Non volava una mosca l’altra sera all’Opera di Firenze en attendant sua maestà Keith Jarrett. E continuerà a non volare per tutta la durata dell’esibizione, unica data italiana della nuova tournée (a sei mesi dall’uscita napoletana al San Carlo), due tempi serrati di 45 minuti, piano solo e solo improvvisazione. E solito cerimoniale. Porte chiuse, i ritardatari peggio per loro, niente foto, cellulari spenti, niente riprese video e audio, ovvio, e guai a chi tossisce. Altrimenti succede come a Parigi, che si alza e se ne va.
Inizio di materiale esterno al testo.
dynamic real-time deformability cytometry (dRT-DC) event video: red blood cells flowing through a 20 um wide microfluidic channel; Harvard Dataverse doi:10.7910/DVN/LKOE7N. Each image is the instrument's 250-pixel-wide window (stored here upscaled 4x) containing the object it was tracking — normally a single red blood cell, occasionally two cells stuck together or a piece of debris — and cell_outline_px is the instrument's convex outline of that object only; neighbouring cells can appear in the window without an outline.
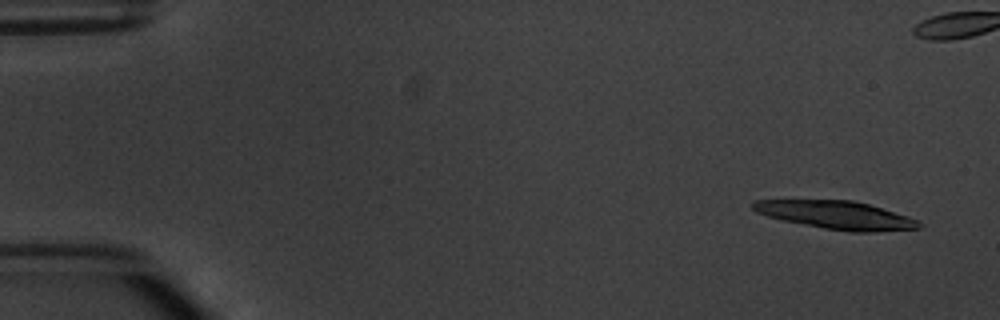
{"species": "common noctule bat (a hibernating species)", "species_latin": "Nyctalus noctula", "temperature_condition": "warm", "stored_images_in_passage": 5, "camera_frame_rate_fps": 3000, "um_per_image_px": 0.085, "animal": {"sex": "male", "body_mass_g": 20.1, "forearm_length_mm": 53.5}, "frame": {"image": 1, "passage_image": 1, "time_ms": 0.0, "image_size_px": [1000, 320], "cell_outline_px": [[924, 224], [920, 228], [876, 232], [848, 232], [824, 228], [780, 220], [756, 212], [752, 208], [752, 200], [852, 200], [868, 204], [908, 216]], "centroid_in_image_um": [71.08, 18.28], "position_along_channel_um": 13.9, "area_um2": 27.22}}
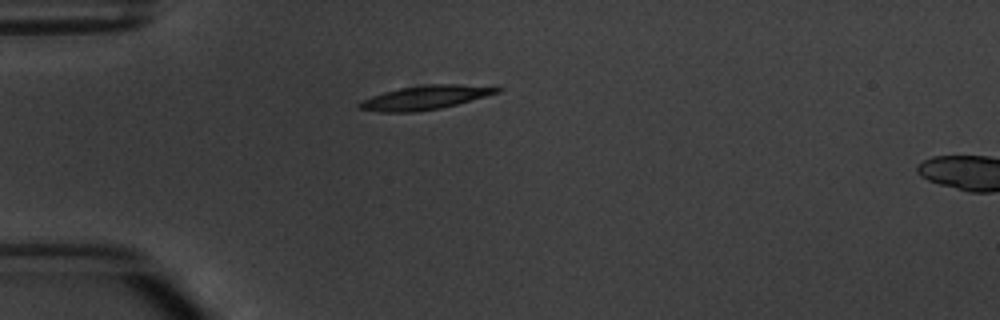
{"frame": {"image": 2, "passage_image": 5, "time_ms": 5.667, "image_size_px": [1000, 320], "cell_outline_px": [[504, 88], [500, 92], [456, 104], [440, 108], [416, 112], [380, 112], [356, 108], [356, 104], [360, 100], [384, 92], [400, 88], [424, 84], [456, 84]], "centroid_in_image_um": [36.07, 8.29], "position_along_channel_um": 48.9, "area_um2": 19.13}}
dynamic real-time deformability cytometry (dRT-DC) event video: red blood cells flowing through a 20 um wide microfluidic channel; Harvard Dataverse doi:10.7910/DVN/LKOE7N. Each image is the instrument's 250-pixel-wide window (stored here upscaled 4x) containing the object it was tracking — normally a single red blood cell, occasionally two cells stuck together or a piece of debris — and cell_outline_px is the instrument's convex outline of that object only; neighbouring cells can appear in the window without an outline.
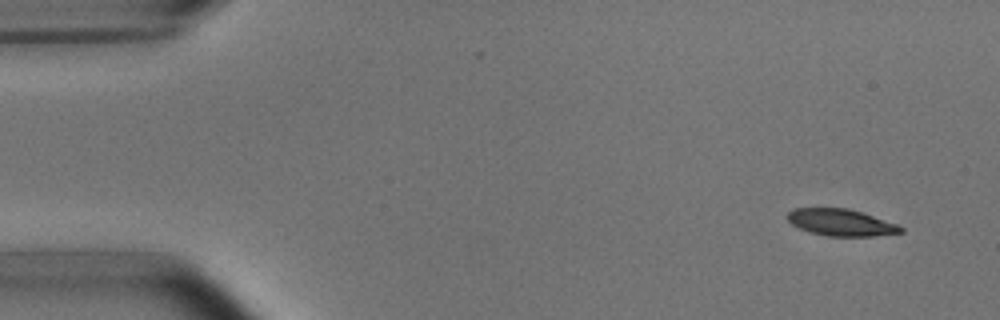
{"species": "common noctule bat (a hibernating species)", "species_latin": "Nyctalus noctula", "temperature_condition": "room temperature", "stored_images_in_passage": 5, "camera_frame_rate_fps": 3000, "um_per_image_px": 0.085, "animal": {"sex": "male", "body_mass_g": 15.6}, "frame": {"image": 1, "passage_image": 1, "time_ms": 0.0, "image_size_px": [1000, 320], "cell_outline_px": [[904, 232], [872, 236], [828, 236], [812, 232], [800, 228], [792, 224], [788, 220], [788, 212], [792, 208], [848, 208], [896, 224], [904, 228]], "centroid_in_image_um": [71.47, 18.91], "position_along_channel_um": 13.5, "area_um2": 17.4}}
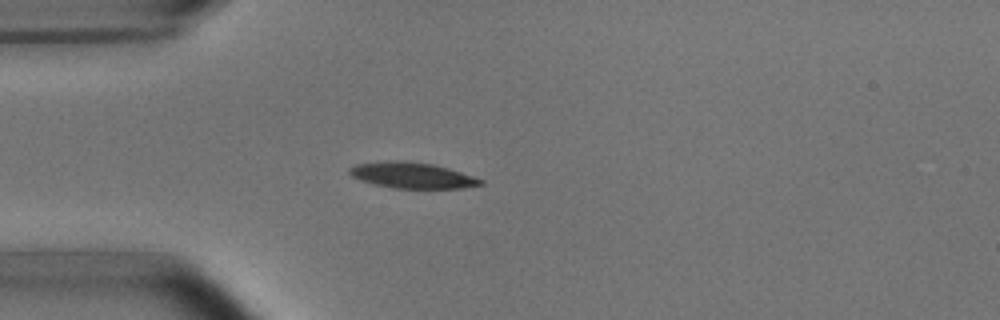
{"frame": {"image": 2, "passage_image": 4, "time_ms": 3.667, "image_size_px": [1000, 320], "cell_outline_px": [[484, 184], [460, 188], [392, 188], [360, 180], [352, 176], [348, 172], [348, 168], [356, 164], [396, 160], [404, 160], [432, 164], [448, 168], [484, 180]], "centroid_in_image_um": [35.02, 14.9], "position_along_channel_um": 50.0, "area_um2": 19.59}}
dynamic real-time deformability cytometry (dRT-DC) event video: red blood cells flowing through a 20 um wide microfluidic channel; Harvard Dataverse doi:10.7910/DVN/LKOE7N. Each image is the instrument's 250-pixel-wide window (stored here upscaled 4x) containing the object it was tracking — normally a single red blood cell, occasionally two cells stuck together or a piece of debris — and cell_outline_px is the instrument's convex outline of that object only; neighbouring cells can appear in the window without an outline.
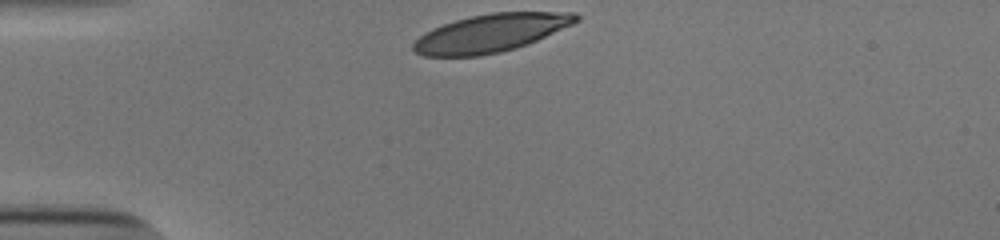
{"species": "human", "species_latin": "Homo sapiens", "temperature_condition": "cold", "stored_images_in_passage": 30, "camera_frame_rate_fps": 3000, "um_per_image_px": 0.085, "donor": {"sex": "male"}, "frame": {"image": 1, "passage_image": 1, "time_ms": 0.0, "image_size_px": [1000, 240], "cell_outline_px": [[580, 20], [572, 24], [536, 40], [500, 52], [480, 56], [424, 56], [416, 52], [412, 48], [412, 44], [420, 36], [432, 28], [456, 20], [472, 16], [492, 12], [576, 12], [580, 16]], "centroid_in_image_um": [41.71, 2.8], "position_along_channel_um": 43.3, "area_um2": 35.55}}
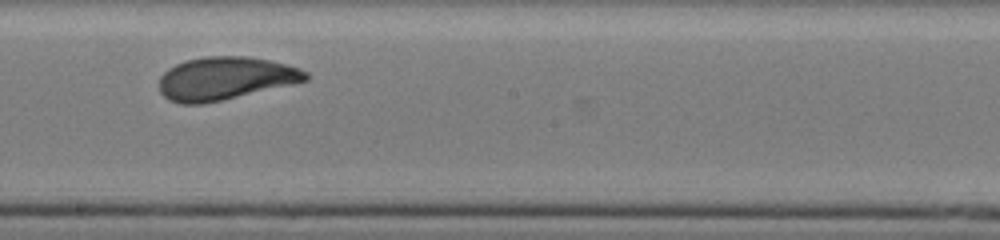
{"frame": {"image": 2, "passage_image": 18, "time_ms": 5.667, "image_size_px": [1000, 240], "cell_outline_px": [[308, 80], [292, 84], [204, 104], [180, 104], [168, 100], [160, 92], [160, 76], [168, 68], [176, 64], [188, 60], [204, 56], [248, 56], [268, 60], [300, 68], [308, 72]], "centroid_in_image_um": [19.12, 6.67], "position_along_channel_um": 229.1, "area_um2": 36.59}}
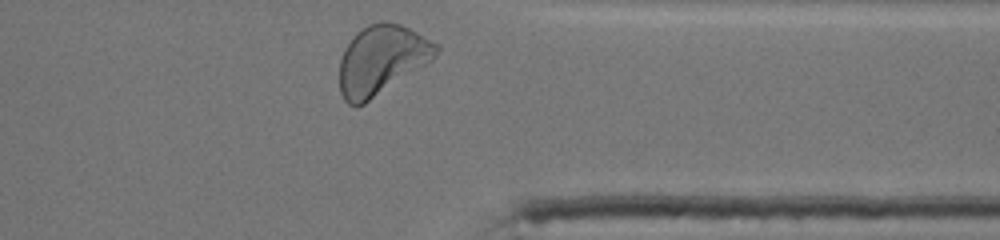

Ma a Firenze, Keith Jarrett, settanta anni lo scorso maggio, due nuovi album a primavera per Ecm (Barber/Bartók/Jarrett e Creation), era tutto sommato di buon umore, meno intransigente o bizzoso del solito: pur lamentandosi di avere freddo, uno spiffero lo tormentava sul collo, e sfregandosi le mani come davanti al fuoco. Poi qualcuno ha acceso il telefonino e scattato una foto. Sarà vero? Keith non aspettava altro. Va al microfono e detta le sue regole: «Vi autorizzo a picchiare il vicino se continua a fare una cosa del genere. Quando sarò morto allora potrete venire qui e fare tutte le foto che vorrete». Ma l’imprevisto, decantato da un accenno di sorriso, non guasta la serata né l’umore del Nostro. Che riprende il suo posto e elabora, ancora una volta in solitaria, la sua personalissima parabola sonora.
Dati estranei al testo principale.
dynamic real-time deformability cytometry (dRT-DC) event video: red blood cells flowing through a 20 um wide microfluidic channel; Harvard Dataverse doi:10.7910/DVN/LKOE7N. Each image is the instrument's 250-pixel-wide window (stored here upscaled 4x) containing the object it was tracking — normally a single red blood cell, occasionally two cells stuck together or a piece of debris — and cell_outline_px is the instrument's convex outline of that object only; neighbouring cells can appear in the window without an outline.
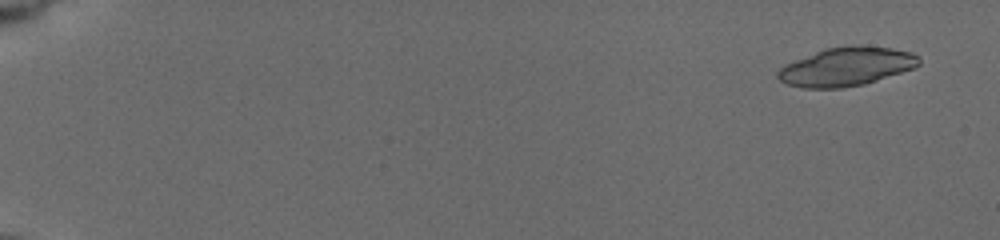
{"species": "common noctule bat (a hibernating species)", "species_latin": "Nyctalus noctula", "temperature_condition": "cold", "stored_images_in_passage": 32, "camera_frame_rate_fps": 3000, "um_per_image_px": 0.085, "animal": {"sex": "female", "body_mass_g": 19.5, "forearm_length_mm": 54.1}, "frame": {"image": 1, "passage_image": 4, "time_ms": 1.0, "image_size_px": [1000, 240], "cell_outline_px": [[920, 64], [916, 68], [864, 84], [840, 88], [800, 88], [788, 84], [780, 80], [776, 76], [776, 72], [784, 64], [824, 48], [852, 44], [860, 44], [892, 48], [912, 52], [920, 56]], "centroid_in_image_um": [71.96, 5.64], "position_along_channel_um": 13.0, "area_um2": 32.31}}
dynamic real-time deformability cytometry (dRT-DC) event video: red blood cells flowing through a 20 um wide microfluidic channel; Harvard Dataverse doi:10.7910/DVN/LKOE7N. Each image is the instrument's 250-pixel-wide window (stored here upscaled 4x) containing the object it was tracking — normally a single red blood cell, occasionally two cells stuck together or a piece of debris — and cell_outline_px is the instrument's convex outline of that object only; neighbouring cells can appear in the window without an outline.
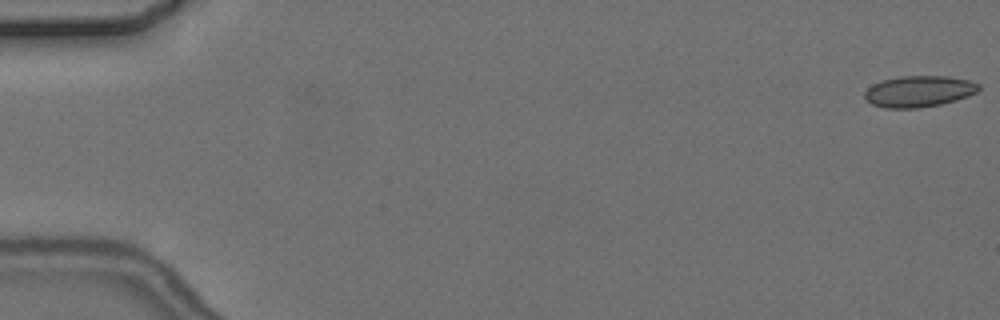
{"species": "common noctule bat (a hibernating species)", "species_latin": "Nyctalus noctula", "temperature_condition": "cold", "stored_images_in_passage": 3, "camera_frame_rate_fps": 3000, "um_per_image_px": 0.085, "animal": {"sex": "female", "body_mass_g": 24.6, "forearm_length_mm": 56.2}, "frame": {"image": 1, "passage_image": 1, "time_ms": 0.0, "image_size_px": [1000, 320], "cell_outline_px": [[980, 88], [976, 92], [968, 96], [956, 100], [940, 104], [916, 108], [884, 108], [872, 104], [864, 96], [864, 92], [872, 84], [884, 80], [900, 76], [948, 76], [968, 80], [980, 84]], "centroid_in_image_um": [78.11, 7.76], "position_along_channel_um": 6.9, "area_um2": 20.69}}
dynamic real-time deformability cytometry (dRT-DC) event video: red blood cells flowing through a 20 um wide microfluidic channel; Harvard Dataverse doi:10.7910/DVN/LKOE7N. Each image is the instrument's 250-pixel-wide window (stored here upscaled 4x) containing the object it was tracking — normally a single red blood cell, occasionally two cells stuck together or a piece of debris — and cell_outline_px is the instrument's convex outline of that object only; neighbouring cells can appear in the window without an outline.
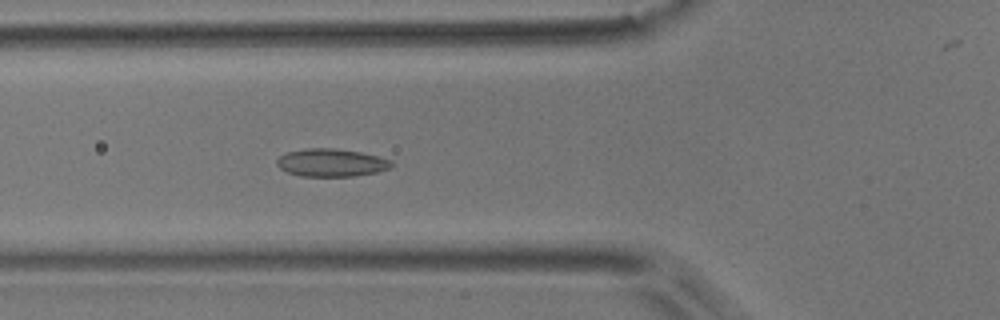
{"species": "common noctule bat (a hibernating species)", "species_latin": "Nyctalus noctula", "temperature_condition": "room temperature", "stored_images_in_passage": 6, "camera_frame_rate_fps": 3000, "um_per_image_px": 0.085, "animal": {"sex": "male", "body_mass_g": 17.9}, "frame": {"image": 1, "passage_image": 6, "time_ms": 1.667, "image_size_px": [1000, 320], "cell_outline_px": [[392, 168], [376, 172], [352, 176], [300, 176], [288, 172], [280, 168], [276, 164], [276, 160], [280, 156], [288, 152], [308, 148], [336, 148], [360, 152], [392, 160]], "centroid_in_image_um": [28.16, 13.82], "position_along_channel_um": 97.6, "area_um2": 18.5}}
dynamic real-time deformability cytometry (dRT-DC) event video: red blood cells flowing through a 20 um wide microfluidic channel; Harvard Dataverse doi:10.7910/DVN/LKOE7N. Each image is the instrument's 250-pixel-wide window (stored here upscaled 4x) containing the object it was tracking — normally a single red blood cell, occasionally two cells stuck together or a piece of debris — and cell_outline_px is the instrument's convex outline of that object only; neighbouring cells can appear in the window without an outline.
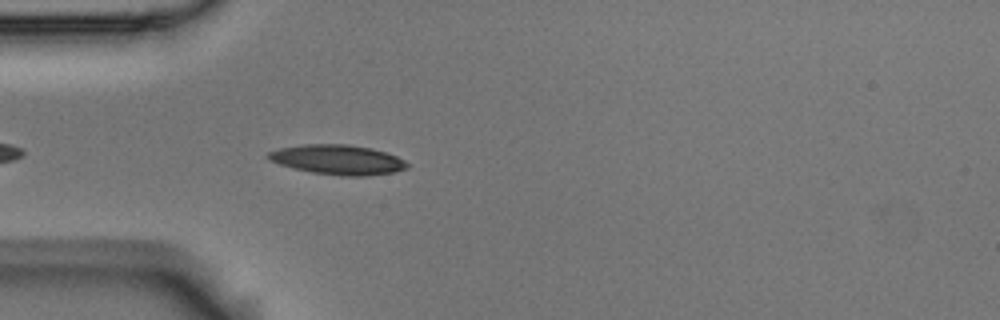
{"species": "Egyptian fruit bat (a non-hibernating species)", "species_latin": "Rousettus aegyptiacus", "temperature_condition": "room temperature", "stored_images_in_passage": 5, "camera_frame_rate_fps": 3000, "um_per_image_px": 0.085, "animal": {"sex": "male"}, "frame": {"image": 1, "passage_image": 5, "time_ms": 1.333, "image_size_px": [1000, 320], "cell_outline_px": [[408, 168], [396, 172], [368, 176], [340, 176], [312, 172], [292, 168], [268, 160], [264, 156], [268, 152], [280, 148], [304, 144], [348, 144], [372, 148], [396, 156], [404, 160], [408, 164]], "centroid_in_image_um": [28.7, 13.58], "position_along_channel_um": 56.3, "area_um2": 24.28}}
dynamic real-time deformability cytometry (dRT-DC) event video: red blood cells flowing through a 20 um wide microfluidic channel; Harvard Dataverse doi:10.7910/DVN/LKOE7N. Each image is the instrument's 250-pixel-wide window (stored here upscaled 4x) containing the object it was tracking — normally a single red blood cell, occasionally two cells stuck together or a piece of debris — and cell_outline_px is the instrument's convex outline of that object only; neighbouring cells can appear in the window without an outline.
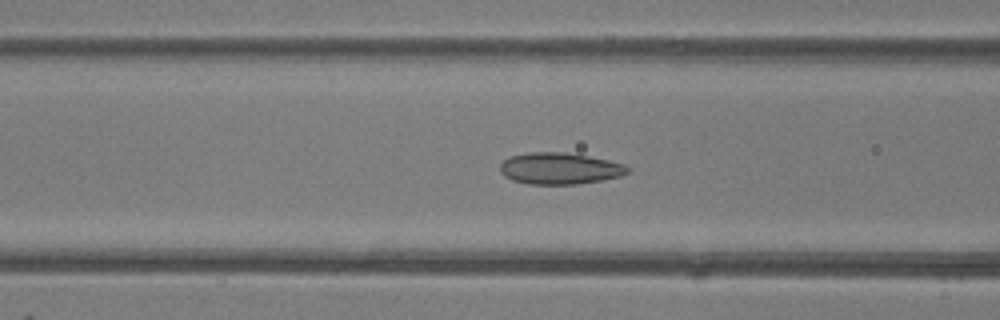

Si piega sulla tastiera fino a imprimersi nello strumento come una protesi surrealista, sghemba e gentile, un contorsionista che poi si alza sui piedi mugolando e canticchiando come un fantino sulle staffe del suo purosangue lanciato verso il traguardo. Velocità impervia e calma olimpica. Accensione e decompressione. Accelerazione e decelerazione. Impennate e arresti. Il motore Jarrret viaggia a pieni giri. Reinventando e improvvisando tutto il possibile. E oltre.

Una pacificata tensione fisico emotiva e un brivido disteso. Era la quarta volta che Keith Jarret tornava a Firenze, la terza da solo. Ma l’ultima al vecchio Comunale nel 2009 in trio con Gary Peacock e Jack DeJohnette fu grandiosa. E pure qui alla fine, nei tocchi liquidi, nella impalpabile coloritura del suono che sfuma e svanisce, c’era come un’aura cechoviana, la dissolvenza della vita e la rarefazione dei ricordi. Scivolando nel tempo e nello spazio del tempo alla ricerca della «malinconia» e della «leggerezza» delle cose, Jarret traccia la sua linea. Imperfetta e inquieta. Come prima della rivoluzione.